Top of the Interwebs:
The big controversy of the day is Facebook comments, stemming off the big post on TechCrunch looking at their own use of Facebook comments. The result of the switch up are less comments but the comments made are of higher quality. It’s clear that the comments roll out is part of their larger strategy to be your primary web service for pretty much anything, which means they are basically taking on Google.
Some people are not too happy about Facebook’s latest attempt for ‘global domination.’ The other big objection is that Facebook is killing your authenticity. The idea is that since you have to use your Facebook ID across the web, you are going to sterilize it and your own actions online. Anonymity is not authenticity. This whole ‘killing authenticity’ argument is complete foolish bullshit. Hey look, Robert Scoble agrees with me.
A better argument against it is that Facebook is essentially stripmalling the web, pretending to care about us when they really just want our money. They pretend to help us communicate, but the network, by its nature, misses out on the reality of social interactions. This is a great point. However, it’s not news to anyone. If you haven’t realized this for the years you’ve been a member of Facebook or any other social network. The sudden arrival of Facebook comments has done little to change the fact that Facebook is a business and trying to sell you a service.
Facebook comments does have a number of advantages for publishers. That being said, good comments have a lot more to do with the publishers than the platform. Comments are good, but only as good as the blogger interacting in them.

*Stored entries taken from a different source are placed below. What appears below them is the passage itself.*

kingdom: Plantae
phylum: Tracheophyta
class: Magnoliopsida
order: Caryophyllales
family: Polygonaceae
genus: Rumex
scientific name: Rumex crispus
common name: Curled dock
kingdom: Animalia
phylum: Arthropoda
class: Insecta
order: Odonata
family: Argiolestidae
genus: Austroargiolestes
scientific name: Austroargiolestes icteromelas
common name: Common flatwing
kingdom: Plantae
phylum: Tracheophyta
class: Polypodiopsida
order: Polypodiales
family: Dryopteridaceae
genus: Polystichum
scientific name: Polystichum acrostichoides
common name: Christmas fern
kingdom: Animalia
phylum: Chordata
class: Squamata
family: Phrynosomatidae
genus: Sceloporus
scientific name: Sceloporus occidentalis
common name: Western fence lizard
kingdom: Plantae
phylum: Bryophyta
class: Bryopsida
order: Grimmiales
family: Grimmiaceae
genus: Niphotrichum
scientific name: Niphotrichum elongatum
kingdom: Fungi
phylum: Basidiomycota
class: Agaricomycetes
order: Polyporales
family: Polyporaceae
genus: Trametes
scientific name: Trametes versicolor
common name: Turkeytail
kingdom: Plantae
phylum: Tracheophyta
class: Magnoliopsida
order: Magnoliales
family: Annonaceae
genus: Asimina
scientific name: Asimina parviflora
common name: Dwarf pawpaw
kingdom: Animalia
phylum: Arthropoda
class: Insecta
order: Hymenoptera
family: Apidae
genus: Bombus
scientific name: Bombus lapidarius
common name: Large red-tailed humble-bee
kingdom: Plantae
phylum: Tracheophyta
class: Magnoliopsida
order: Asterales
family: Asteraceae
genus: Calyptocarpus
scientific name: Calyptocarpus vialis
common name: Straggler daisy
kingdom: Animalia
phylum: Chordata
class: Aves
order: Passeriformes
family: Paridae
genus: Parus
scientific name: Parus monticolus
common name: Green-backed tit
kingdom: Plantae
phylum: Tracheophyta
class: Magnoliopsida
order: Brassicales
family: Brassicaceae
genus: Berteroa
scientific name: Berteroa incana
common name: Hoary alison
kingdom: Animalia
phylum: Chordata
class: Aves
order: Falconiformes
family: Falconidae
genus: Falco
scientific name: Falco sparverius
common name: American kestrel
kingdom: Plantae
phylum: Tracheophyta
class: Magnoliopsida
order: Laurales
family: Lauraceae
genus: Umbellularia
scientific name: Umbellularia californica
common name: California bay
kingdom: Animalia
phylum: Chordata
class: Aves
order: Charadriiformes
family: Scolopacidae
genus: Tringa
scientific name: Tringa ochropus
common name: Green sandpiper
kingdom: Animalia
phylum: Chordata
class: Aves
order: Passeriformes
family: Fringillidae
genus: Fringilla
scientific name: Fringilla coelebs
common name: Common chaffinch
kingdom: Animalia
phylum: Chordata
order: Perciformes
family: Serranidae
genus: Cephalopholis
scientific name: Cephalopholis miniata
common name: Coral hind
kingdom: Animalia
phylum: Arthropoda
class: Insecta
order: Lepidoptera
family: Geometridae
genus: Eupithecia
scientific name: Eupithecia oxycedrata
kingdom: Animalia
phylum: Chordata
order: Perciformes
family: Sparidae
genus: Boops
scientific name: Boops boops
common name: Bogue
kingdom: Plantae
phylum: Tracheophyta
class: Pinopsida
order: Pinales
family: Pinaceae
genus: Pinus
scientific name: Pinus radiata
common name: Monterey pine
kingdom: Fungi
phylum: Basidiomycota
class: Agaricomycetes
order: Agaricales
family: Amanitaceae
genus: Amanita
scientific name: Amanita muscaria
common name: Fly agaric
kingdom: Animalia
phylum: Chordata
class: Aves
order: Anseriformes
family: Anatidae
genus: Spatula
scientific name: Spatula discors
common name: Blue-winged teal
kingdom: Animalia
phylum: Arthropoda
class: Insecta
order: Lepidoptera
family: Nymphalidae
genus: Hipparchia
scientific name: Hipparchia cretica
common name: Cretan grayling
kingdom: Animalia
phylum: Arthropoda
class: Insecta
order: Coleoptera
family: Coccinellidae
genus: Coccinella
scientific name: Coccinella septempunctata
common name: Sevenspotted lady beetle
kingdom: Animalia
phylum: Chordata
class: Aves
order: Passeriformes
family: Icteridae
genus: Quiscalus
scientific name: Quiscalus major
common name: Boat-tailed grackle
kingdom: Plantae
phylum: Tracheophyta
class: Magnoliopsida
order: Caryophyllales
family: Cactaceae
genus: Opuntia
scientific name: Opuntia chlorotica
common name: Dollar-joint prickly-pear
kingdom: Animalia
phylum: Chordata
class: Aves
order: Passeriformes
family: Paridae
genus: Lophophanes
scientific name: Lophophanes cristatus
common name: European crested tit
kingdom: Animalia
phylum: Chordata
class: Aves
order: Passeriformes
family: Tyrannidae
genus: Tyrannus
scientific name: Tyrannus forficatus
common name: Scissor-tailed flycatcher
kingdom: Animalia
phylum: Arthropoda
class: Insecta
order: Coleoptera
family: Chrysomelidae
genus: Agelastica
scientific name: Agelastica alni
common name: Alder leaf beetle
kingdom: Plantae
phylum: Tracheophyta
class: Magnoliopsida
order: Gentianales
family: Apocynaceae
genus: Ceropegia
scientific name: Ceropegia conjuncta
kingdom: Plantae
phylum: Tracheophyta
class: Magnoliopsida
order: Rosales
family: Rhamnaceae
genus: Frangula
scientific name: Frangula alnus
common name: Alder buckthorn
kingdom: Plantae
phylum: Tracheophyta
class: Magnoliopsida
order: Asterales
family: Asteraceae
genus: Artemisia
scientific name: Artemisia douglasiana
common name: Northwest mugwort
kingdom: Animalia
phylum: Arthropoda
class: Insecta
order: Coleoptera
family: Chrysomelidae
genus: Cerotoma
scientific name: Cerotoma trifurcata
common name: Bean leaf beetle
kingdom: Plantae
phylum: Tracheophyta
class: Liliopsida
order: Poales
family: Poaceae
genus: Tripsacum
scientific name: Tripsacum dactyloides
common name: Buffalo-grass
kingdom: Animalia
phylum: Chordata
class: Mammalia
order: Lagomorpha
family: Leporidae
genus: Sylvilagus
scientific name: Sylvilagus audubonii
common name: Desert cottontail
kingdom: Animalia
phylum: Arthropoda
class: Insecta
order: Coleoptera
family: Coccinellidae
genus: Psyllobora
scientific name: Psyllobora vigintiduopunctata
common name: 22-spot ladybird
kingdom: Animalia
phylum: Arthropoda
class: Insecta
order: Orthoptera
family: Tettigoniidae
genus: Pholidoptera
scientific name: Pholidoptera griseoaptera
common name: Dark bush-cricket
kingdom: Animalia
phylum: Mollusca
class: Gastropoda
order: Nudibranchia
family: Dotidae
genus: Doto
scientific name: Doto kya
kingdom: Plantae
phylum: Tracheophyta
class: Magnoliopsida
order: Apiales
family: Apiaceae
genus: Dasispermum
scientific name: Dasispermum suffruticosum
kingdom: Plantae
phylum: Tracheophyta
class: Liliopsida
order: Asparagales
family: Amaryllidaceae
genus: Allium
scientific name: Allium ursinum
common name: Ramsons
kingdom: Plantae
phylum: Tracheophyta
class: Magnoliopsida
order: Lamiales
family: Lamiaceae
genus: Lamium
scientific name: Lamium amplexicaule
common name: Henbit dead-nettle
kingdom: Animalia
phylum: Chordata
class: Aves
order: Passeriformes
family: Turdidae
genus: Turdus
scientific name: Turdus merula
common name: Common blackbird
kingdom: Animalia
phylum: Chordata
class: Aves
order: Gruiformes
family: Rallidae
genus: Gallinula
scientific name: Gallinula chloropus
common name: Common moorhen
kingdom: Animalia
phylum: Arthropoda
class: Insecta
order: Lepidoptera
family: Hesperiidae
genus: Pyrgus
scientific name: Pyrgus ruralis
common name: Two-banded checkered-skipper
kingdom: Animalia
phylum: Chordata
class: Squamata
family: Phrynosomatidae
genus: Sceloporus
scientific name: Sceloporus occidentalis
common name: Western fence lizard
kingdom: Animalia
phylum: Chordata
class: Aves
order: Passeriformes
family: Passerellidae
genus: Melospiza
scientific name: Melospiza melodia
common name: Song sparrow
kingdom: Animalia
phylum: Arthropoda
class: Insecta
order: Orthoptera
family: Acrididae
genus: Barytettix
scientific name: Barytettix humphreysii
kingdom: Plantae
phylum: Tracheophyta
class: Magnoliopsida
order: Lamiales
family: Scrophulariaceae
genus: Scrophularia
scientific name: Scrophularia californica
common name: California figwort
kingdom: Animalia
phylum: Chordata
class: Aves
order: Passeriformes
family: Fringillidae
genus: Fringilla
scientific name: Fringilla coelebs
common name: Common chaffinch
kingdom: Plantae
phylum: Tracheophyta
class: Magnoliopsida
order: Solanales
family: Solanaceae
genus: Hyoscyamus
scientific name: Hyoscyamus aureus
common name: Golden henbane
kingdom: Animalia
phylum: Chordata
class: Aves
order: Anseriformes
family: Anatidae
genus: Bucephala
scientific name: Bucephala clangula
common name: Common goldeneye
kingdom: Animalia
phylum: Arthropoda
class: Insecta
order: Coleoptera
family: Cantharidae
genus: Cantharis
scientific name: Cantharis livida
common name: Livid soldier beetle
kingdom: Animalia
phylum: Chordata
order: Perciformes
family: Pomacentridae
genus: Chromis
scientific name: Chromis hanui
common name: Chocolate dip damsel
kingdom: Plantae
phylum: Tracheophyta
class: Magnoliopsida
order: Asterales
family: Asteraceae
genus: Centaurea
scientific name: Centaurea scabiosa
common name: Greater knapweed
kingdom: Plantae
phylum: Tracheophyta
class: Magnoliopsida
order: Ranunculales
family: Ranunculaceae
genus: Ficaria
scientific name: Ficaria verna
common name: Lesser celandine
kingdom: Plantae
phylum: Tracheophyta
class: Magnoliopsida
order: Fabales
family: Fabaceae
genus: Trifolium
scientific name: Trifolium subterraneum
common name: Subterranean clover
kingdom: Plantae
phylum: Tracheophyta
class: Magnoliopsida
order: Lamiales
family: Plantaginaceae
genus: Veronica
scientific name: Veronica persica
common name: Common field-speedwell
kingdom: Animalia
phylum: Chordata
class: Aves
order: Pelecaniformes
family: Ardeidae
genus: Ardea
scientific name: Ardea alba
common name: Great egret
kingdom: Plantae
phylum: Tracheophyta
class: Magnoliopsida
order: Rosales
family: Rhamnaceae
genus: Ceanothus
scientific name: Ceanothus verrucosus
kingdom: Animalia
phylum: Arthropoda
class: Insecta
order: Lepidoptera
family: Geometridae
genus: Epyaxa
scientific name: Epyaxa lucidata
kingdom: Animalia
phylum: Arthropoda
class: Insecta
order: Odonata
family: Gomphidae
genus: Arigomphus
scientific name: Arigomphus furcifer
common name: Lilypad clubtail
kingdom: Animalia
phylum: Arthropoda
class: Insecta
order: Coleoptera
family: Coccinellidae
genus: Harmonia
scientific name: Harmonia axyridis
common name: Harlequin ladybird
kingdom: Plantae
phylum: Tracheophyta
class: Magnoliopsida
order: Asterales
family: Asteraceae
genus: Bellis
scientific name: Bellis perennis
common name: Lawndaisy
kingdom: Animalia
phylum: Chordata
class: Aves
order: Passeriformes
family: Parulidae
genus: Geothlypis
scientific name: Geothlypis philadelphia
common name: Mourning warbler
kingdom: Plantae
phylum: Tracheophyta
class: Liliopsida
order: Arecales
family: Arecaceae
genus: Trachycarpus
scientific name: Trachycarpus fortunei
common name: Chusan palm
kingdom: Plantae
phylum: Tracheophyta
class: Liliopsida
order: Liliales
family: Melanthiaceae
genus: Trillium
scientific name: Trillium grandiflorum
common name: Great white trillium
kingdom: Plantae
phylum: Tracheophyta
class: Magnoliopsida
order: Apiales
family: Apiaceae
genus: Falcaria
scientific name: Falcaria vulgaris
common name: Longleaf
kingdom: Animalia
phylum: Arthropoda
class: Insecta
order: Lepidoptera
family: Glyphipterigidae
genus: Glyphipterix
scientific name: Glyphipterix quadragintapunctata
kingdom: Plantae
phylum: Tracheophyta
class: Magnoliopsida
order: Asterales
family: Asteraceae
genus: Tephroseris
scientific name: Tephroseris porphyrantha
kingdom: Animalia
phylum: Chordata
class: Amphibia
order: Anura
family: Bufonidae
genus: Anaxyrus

Some folks, of course, have no interest in switching.
Worth looking at today:
According to the NYT, Fox is considering dropping Glenn Beck. If only.
While you were weekending:
Nifty infographic explains why you should secure your smartphone.
How screwed is RIM? Pretty screwed, considering that their last hope is a tablet.
Halo Wars is getting a sequel. I actually liked the first game quite a bit, so I’m looking forward to the next one.